I Also documented myself with a Haenchen article about the length Wagner wanted for the opera and how the "false tradition" of Levi, Kna and Furtwängler developed.

[HR][/HR]
I have to choose whether I want to employ the sentence in the Original German or reduce it to four English words that can be composed more easily.

Anyway, my question to Wagnerians is: is this sentence too ambiguous or irrelevant in the work or a great challenge to represent Wagner's idea with lettering? Would you have chosen a different sentence from _Parsifal_ to make a shirt from? Which are your favourite _Parsifal_ quotes?

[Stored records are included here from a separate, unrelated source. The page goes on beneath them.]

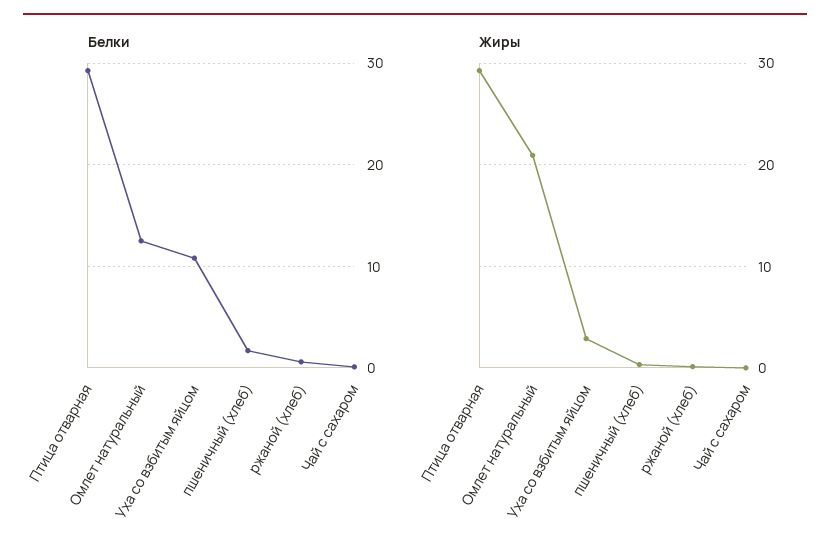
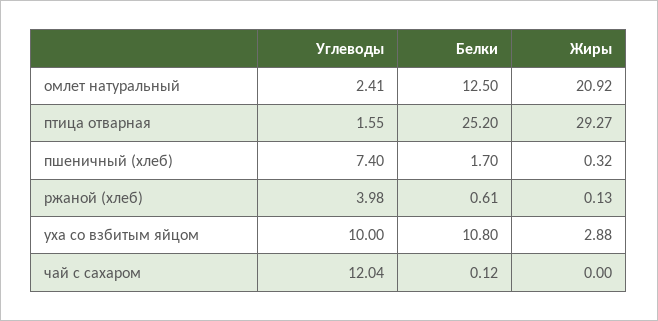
  {
    "Белки": {
-     "Птица отварная": 29,
+     "Птица отварная": 25.2,
      "Омлет натуральный": 12.5,
      "Уха со взбитым яйцом": 10.8,
      "пшеничный (хлеб)": 1.7,
      "ржаной (хлеб)": 0.61,
      "Чай с сахаром": 0.12
    },
    "Жиры": {
      "Птица отварная": 29.27,
      "Омлет натуральный": 20.92,
      "Уха со взбитым яйцом": 2.88,
      "пшеничный (хлеб)": 0.32,
      "ржаной (хлеб)": 0.13,
      "Чай с сахаром": 0
-   }
+   },
+   "Углеводы": {
+     "Омлет натуральный": 2.41,
+     "Птица отварная": 1.55,
+     "пшеничный (хлеб)": 7.4,
+     "ржаной (хлеб)": 3.98,
+     "Уха со взбитым яйцом": 10,
+     "Чай с сахаром": 12.04
+   }
  }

If you want to I'll show you the progress of my work to see if you like it and it matches the meanings of the opera. Only my professors should tell me about composition.


----------



## Woodduck (Mar 17, 2014)

You're designing a T-shirt with a Parsifal quote, right? And you want it to be something central to the meaning of the work?


----------



## Granate (Jun 25, 2016)

I suppose that the long post didn't help at all. The design would fit on a T-Shirt but that isn't the goal of the project. Also, I'm not really looking for a "central" sentence that can represent the opera, but just one of its many nuances. I hope I'm making myself clear. "Here Time becomes Space" is my starting point.


----------



## DarkAngel (Aug 11, 2010)

A very hard project to visually represent a very abstract concept using only size, position and style of type for a few words.......a graphic design exercise

Makes you concentrate on all the subtle fine visual details of each type family design, size and position of words but in a very exaggerated way to make a learning lesson I suppose


----------



## Woodduck (Mar 17, 2014)

I'm afraid I don't see your purpose and so can't be helpful. Sorry.


----------



## Granate (Jun 25, 2016)

Ok, I'll try to explain it in another way. Forget the whole design thing. I'll figure out that part myself because that's what I'm learning in the lessons. 

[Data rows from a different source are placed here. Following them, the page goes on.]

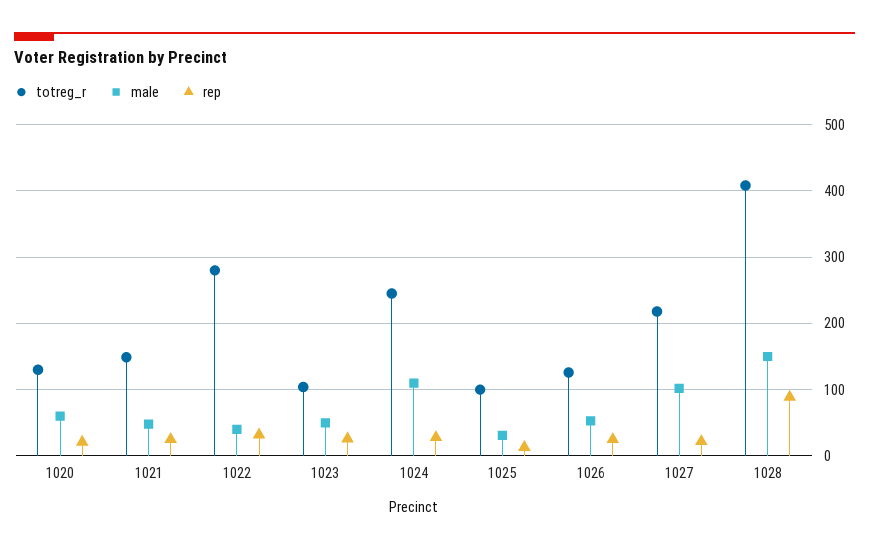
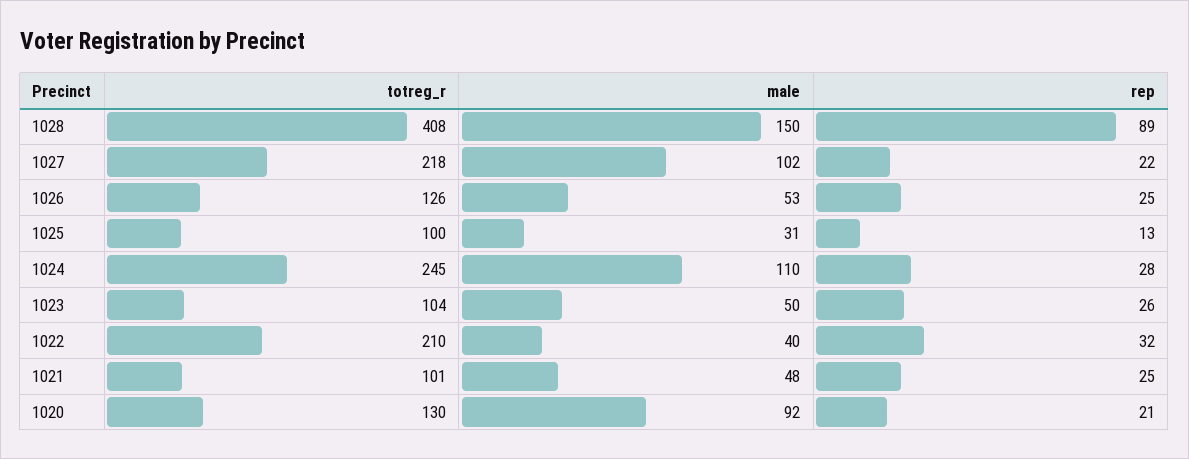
  {
    "totreg_r": {
      "1020": 130,
-     "1021": 150,
+     "1021": 101,
-     "1022": 280,
+     "1022": 210,
      "1023": 104,
      "1024": 245,
      "1025": 100,
      "1026": 126,
      "1027": 218,
      "1028": 408
    },
    "male": {
-     "1020": 60,
+     "1020": 92,
      "1021": 48,
      "1022": 40,
      "1023": 50,
      "1024": 110,
      "1025": 31,
      "1026": 53,
      "1027": 102,
      "1028": 150
    },
    "rep": {
      "1020": 21,
      "1021": 25,
      "1022": 32,
      "1023": 26,
      "1024": 28,
      "1025": 13,
      "1026": 25,
      "1027": 22,
      "1028": 89
    }
  }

The reason why I brought up the "here time becomes space" comments by you two is because I wasn't too sure of the meaning of the sentence in the context of the plot or Wagner's universe.

Why does Gurnemanz explain the "space" of the Grail Kingdom this way when the young Parsifal has lost the sense of the pass of time from the place he came from? I figure that it isn't anything literal, maybe a metaphor. Is that metaphor just a significant or insignificant detail in the work?


----------



## Woodduck (Mar 17, 2014)

I guess I'd say that without that bit of dialogue the opera would not be significantly diminished, but it does serve to suggest that we and Parsifal are entering a realm in which our deepest experience of living is no longer governed by the expected dimensions of ordinary life. The key to Gurnemanz's statement is Parsifal's amazed remark that although he's hardly aware of moving, he seems to have come far. It's a metaphor of the subjective experience of a person whose inner development proceeds at its own pace out of sight of the conscious mind, so that apparently minor efforts result in changes of perspective - of the "space" we're in - that seem surprising.

I think it's safe to say that the line has noting to do with the theory of relativity, general or specific. But perhaps Einstein was listening to _Parsifal_...


----------